• [YOUR INSTRUCTIONS]:
Pictures aside, copy exactly the lines running from the one with "223 103 21.73" to the end of the records.

Source records
=== Begin Enclosure ===
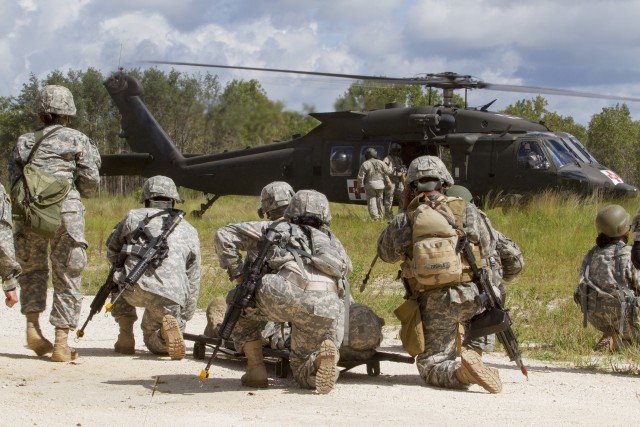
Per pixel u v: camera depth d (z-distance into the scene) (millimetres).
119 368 7023
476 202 22031
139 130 27125
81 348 8102
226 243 6227
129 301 7461
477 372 6098
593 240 16547
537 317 10078
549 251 15609
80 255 7195
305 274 5977
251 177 25219
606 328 8328
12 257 6367
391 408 5551
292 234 6102
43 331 9109
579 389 6434
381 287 12578
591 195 21109
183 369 7051
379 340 6801
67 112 7367
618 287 8125
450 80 22062
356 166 23047
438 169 6398
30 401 5602
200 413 5293
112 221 22609
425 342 6398
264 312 6039
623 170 70250
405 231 6344
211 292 12047
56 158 7160
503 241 7375
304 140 24250
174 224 7574
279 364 6734
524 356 8180
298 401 5738
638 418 5406
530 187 21406
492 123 21969
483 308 6359
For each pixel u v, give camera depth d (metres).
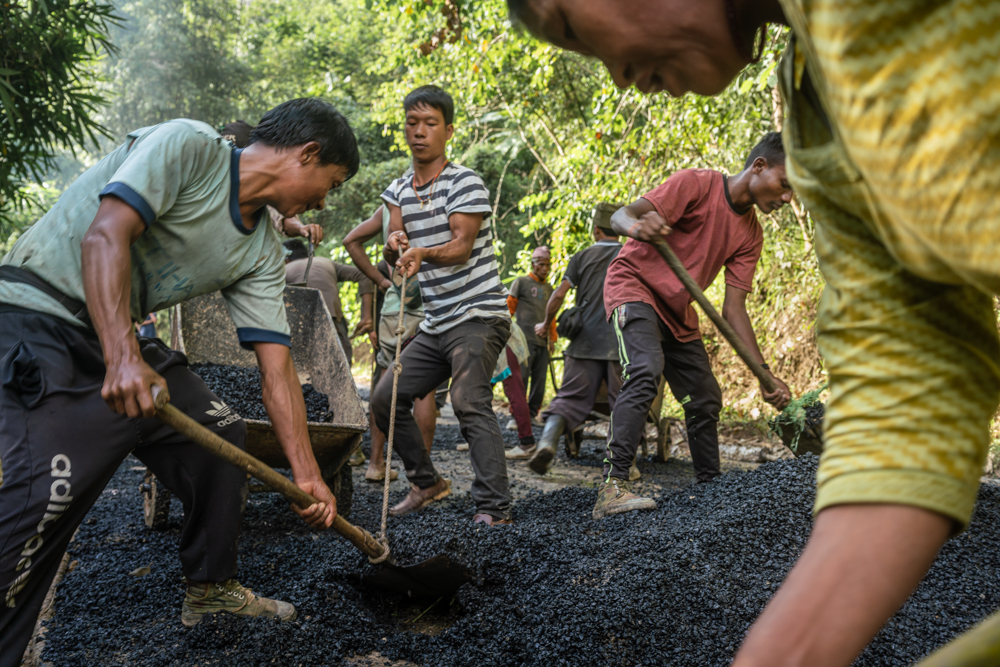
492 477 3.84
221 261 2.33
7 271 2.01
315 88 14.02
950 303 0.85
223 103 21.73
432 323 4.04
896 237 0.76
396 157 21.08
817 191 0.89
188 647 2.36
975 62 0.60
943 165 0.63
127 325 1.87
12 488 1.84
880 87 0.64
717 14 0.88
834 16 0.65
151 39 20.75
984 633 0.62
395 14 10.30
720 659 2.23
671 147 8.77
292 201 2.38
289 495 2.28
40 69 6.00
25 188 7.21
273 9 24.22
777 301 7.80
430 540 2.85
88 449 1.96
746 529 3.07
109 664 2.29
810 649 0.77
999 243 0.62
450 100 4.05
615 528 3.40
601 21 0.91
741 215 4.07
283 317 2.57
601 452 6.89
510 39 9.06
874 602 0.77
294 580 2.98
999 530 3.23
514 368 6.43
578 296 5.41
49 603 2.75
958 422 0.82
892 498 0.79
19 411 1.89
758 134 8.45
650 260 4.14
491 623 2.49
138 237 2.06
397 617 2.85
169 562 3.25
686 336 4.27
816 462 3.65
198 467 2.41
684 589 2.56
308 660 2.33
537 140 12.28
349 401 4.17
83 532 3.68
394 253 4.08
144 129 2.17
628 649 2.28
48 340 1.96
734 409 7.59
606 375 5.35
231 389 4.18
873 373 0.86
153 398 1.82
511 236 17.12
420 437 4.26
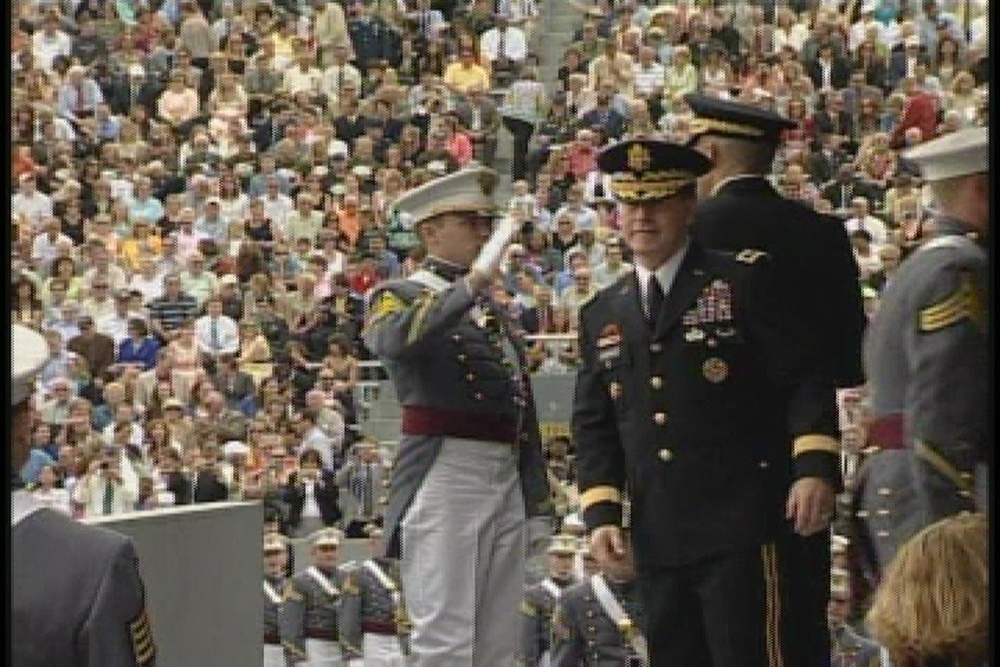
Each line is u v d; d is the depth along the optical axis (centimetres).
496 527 4075
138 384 11444
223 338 11894
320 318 12106
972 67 14688
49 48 15175
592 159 13900
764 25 15188
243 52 15512
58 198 13512
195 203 13575
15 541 2606
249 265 12681
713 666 3416
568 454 9256
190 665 4141
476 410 4038
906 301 3098
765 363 3406
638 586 3500
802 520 3334
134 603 2644
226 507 4269
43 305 12250
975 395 3045
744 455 3397
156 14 15662
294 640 7388
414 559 4062
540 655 6456
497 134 14838
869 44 14750
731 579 3375
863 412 3550
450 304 3938
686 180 3425
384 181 13700
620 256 12112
=== End Enclosure ===
• [WRITTEN SOLUTION]:
223 103 21.73
432 323 4.04
896 237 0.76
396 157 21.08
817 191 0.89
188 647 2.36
975 62 0.60
943 165 0.63
127 325 1.87
12 488 1.84
880 87 0.64
717 14 0.88
834 16 0.65
151 39 20.75
984 633 0.62
395 14 10.30
720 659 2.23
671 147 8.77
292 201 2.38
289 495 2.28
40 69 6.00
25 188 7.21
273 9 24.22
777 301 7.80
430 540 2.85
88 449 1.96
746 529 3.07
109 664 2.29
810 649 0.77
999 243 0.62
450 100 4.05
615 528 3.40
601 21 0.91
741 215 4.07
283 317 2.57
601 452 6.89
510 39 9.06
874 602 0.77
294 580 2.98
999 530 3.23
514 368 6.43
578 296 5.41
49 603 2.75
958 422 0.82
892 498 0.79
19 411 1.89
758 134 8.45
650 260 4.14
491 623 2.49
138 237 2.06
397 617 2.85
169 562 3.25
686 336 4.27
816 462 3.65
198 467 2.41
684 589 2.56
308 660 2.33
537 140 12.28
349 401 4.17
83 532 3.68
394 253 4.08
144 129 2.17
628 649 2.28
48 340 1.96
734 409 7.59
606 375 5.35
231 389 4.18
873 373 0.86
153 398 1.82
511 236 17.12
420 437 4.26
Each line is u v d; d is the depth along the optical axis (centimetres).
496 527 4075
138 384 11444
223 338 11894
320 318 12106
972 67 14688
49 48 15175
592 159 13900
764 25 15188
243 52 15512
58 198 13512
195 203 13575
15 541 2606
249 265 12681
713 666 3416
568 454 9256
190 665 4141
476 410 4038
906 301 3098
765 363 3406
638 586 3500
802 520 3334
134 603 2644
226 507 4269
43 305 12250
975 395 3045
744 455 3397
156 14 15662
294 640 7388
414 559 4062
540 655 6456
497 134 14838
869 44 14750
731 579 3375
863 412 3550
450 304 3938
686 180 3425
384 181 13700
620 256 12112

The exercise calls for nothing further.